§ **PROMPT**
Please answer these questions about the storytelling tips below, numbering each answer to match:
1. Which emotions does the text name as perfect for breaking down barriers?
2. Who popularized the concept of the Inciting Incident?
3. In The Hangover, who do the guys realize they have lost?

§ **SOURCE EXTRACT**
*** Begin section ***

• What makes stories great is the detail we add in. Essentially, we need to put meat on the bones of our story and make sure to do the following:
    • Have a hero/protagonist. Decide who will be the central character of the story. Often people remember the characters more than the story itself.
    • Describe what your hero is up against. What challenges does the character have to overcome? What do they want and what is stopping them from getting it? This is your story’s source of tension.
    • Build in a specific transcending emotion. You need something that breaks down barriers; love, lust, greed, passion, and loss are perfect.
    • Include a clear lesson or transformation. Make sure your characters move towards their goal/objective/solving a problem.
    • Add twists and turns to the story. Try not to make it predictable for the listener. Introduce a question or challenge and don’t be too quick to solve it.
    • Make it believable. It is essential that your story allows the listener to suspend their disbelief, listening to what you are saying rather than questioning the truth of your words.
    • Have a clear incident that makes the story really take off. Often referred to as the Inciting Incident, it is a concept popularized by the master of story, Robert McKee, in his famed three-day “Story Seminar” given all over the world. It is described by Steven Pressfield, author of The Legend of Bagger Vance and The War of Art, here: “The inciting incident in a screenplay or novel is that event that gets the story rolling. In The Hangover, it’s the moment when the guys wake up in their trashed villa with no memory of what happened the night before–and realize that they’ve lost their friend Doug. With that, the story kicks into gear. Everything before that is just setup. Ask yourself of your project, “What is the inciting incident?” “When does the ‘story’ take off?” You’d be surprised how many would-be novels/screenplays/restaurants/startups don’t have inciting incidents. That’s why they don’t work”.

*** End section ***

§ **SUPPLIED DATA**
*** Begin section ***

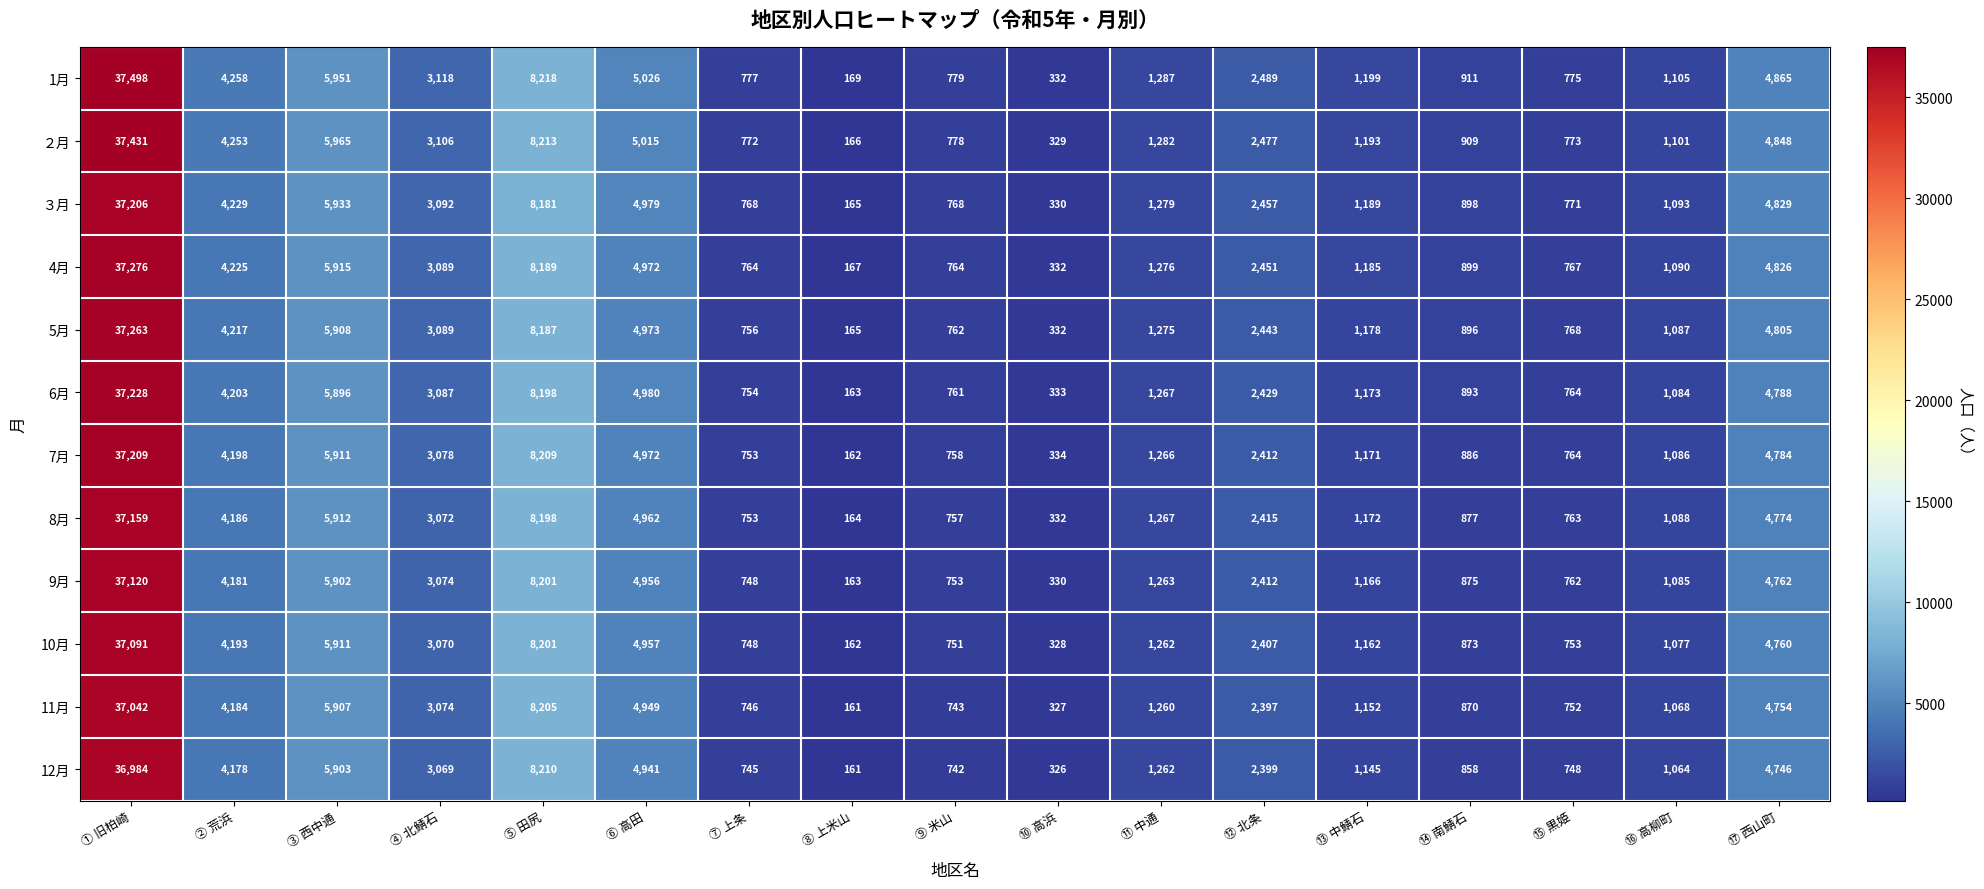

List the labels in order of 6月 value, smallest first.

⑧ 上米山, ⑩ 高浜, ⑦ 上条, ⑨ 米山, ⑮ 黒姫, ⑭ 南鯖石, ⑯ 高柳町, ⑬ 中鯖石, ⑪ 中通, ⑫ 北条, ④ 北鯖石, ② 荒浜, ⑰ 西山町, ⑥ 高田, ③ 西中通, ⑤ 田尻, ① 旧柏崎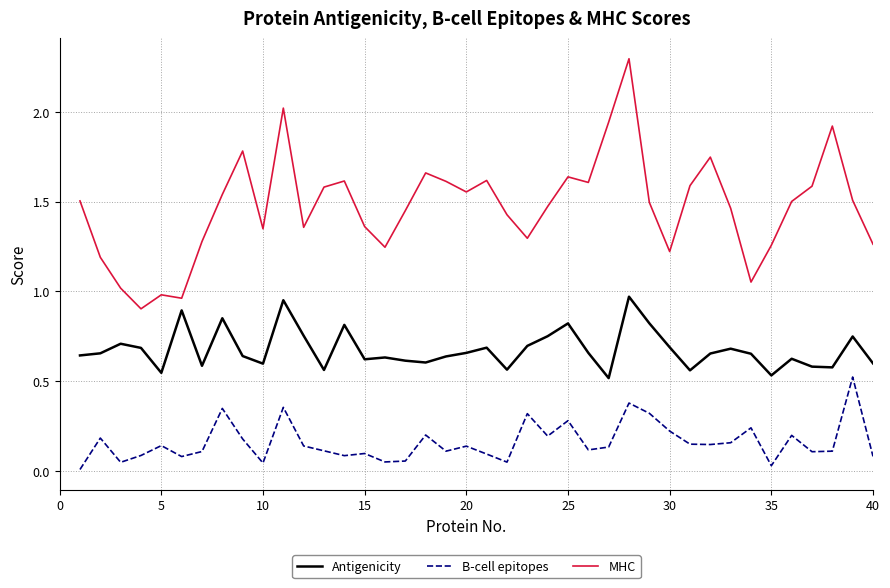

True or false: B-cell epitopes and MHC intersect in this chart.

False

*** End section ***

§ **TASK RESULT**
1. Love, lust, greed, passion, and loss.
2. Robert McKee.
3. Their friend Doug.